And, do we really need time for happiness?  Again, it all depends on individuals.  Happiness can actually be a very simple thing and sometimes, it is just about meeting the basic needs in life but not so much about having the time to do something to attain happiness.  For example, to young children suffering from starvation in third world countries, a bowl of rice/noodles will surely make them very happy, won’t it?  It’s that simple.  DS and I have a simple happiness too – a bowl of instant noodles, and our all time favourite is the Assam Laksa flavour by Maggi!  🙂

I count myself very fortunate to have been blessed with a reasonably comfortable life thus far.  I didn’t come from a well-to-do family.  Unlike many children these days, I grew up with hardly any toys and I only had the opportunity to travel out of the country after I got married. My childhood was very simple.  There was no pressure at all when it came to studies and I knew nothing about peer pressure.  I am certain that I was happy then, and I have a lot of fond memories which I still cherish in my heart.

Back to the question, am I a happy person?

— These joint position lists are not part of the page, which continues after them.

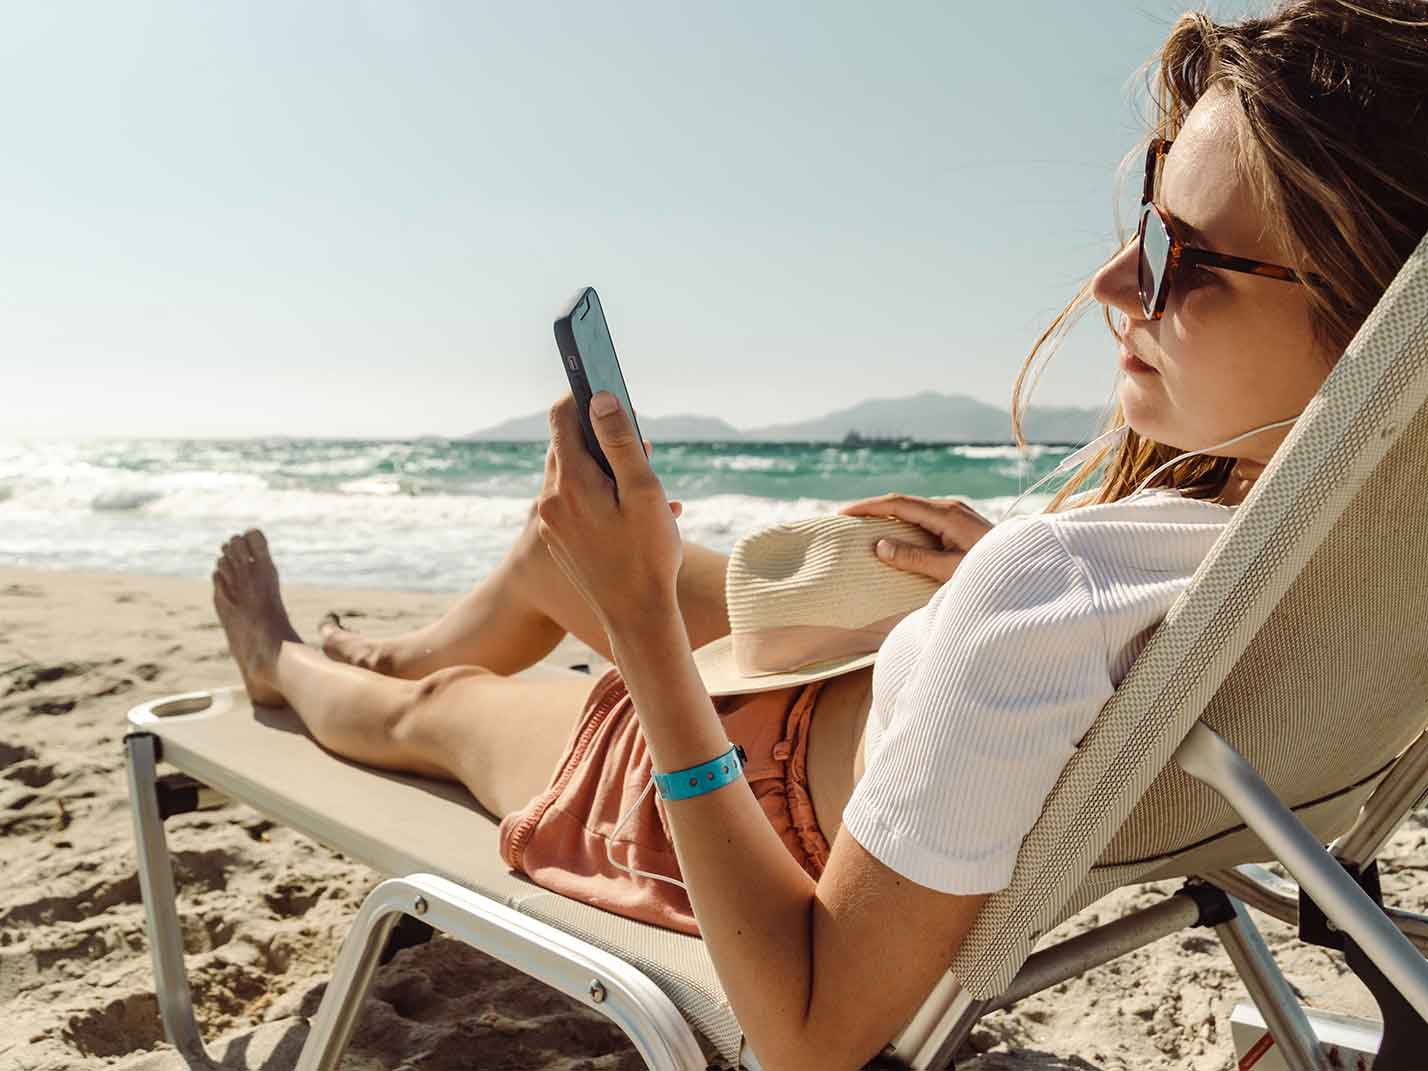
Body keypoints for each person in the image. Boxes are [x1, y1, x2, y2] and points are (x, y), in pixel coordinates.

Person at [210, 3, 1428, 1067]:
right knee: (557, 560)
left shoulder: (1053, 588)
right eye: (1143, 225)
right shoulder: (1352, 545)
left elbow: (808, 1037)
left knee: (446, 717)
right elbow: (1131, 641)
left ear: (1367, 316)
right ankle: (417, 638)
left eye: (1180, 259)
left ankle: (287, 666)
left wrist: (637, 620)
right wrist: (1002, 599)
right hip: (856, 724)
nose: (1115, 281)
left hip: (747, 823)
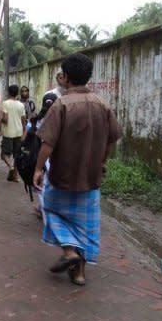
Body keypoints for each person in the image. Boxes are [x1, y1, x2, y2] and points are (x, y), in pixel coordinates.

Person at [33, 53, 122, 286]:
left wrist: (38, 169)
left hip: (62, 176)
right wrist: (102, 160)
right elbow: (112, 139)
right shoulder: (103, 105)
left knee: (50, 209)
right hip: (91, 178)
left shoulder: (61, 104)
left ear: (66, 77)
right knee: (85, 225)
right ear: (89, 76)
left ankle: (69, 252)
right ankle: (80, 273)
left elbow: (48, 143)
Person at [0, 85, 26, 182]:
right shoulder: (21, 105)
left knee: (4, 155)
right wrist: (24, 132)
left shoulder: (5, 103)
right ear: (17, 93)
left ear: (8, 92)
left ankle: (10, 167)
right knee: (16, 155)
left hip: (8, 133)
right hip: (18, 133)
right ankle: (15, 176)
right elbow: (24, 120)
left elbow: (5, 120)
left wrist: (0, 118)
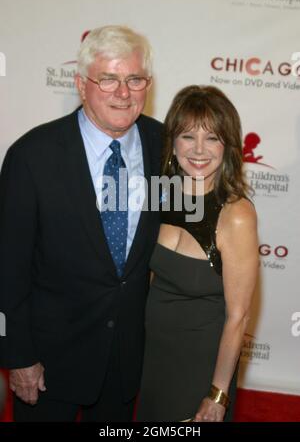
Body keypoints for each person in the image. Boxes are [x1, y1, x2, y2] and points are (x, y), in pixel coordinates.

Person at [0, 25, 162, 422]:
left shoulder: (166, 146)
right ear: (80, 84)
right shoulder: (31, 156)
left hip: (125, 364)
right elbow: (8, 267)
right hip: (46, 368)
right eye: (108, 78)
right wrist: (18, 356)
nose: (123, 93)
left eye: (134, 79)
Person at [136, 85, 259, 422]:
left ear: (228, 146)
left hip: (199, 366)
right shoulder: (161, 196)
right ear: (173, 143)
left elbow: (239, 317)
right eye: (188, 136)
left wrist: (217, 395)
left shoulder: (235, 214)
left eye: (213, 138)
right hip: (153, 360)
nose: (199, 150)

I must admit that I actually don’t have a definite answer now.  Sometimes I think I am, but sometimes not.    I am still searching my path to real happiness in life and I hope I will get there someday.  I know it is all about our mind, and it is for us to pursue.

Today, my happiness index is 7/10 because I am close to finishing a book which I have been enjoying the past week.

 My current read : One Man’s View of the WorldBook

One of my happinesses in life is to have my time well-spent and I learn something new!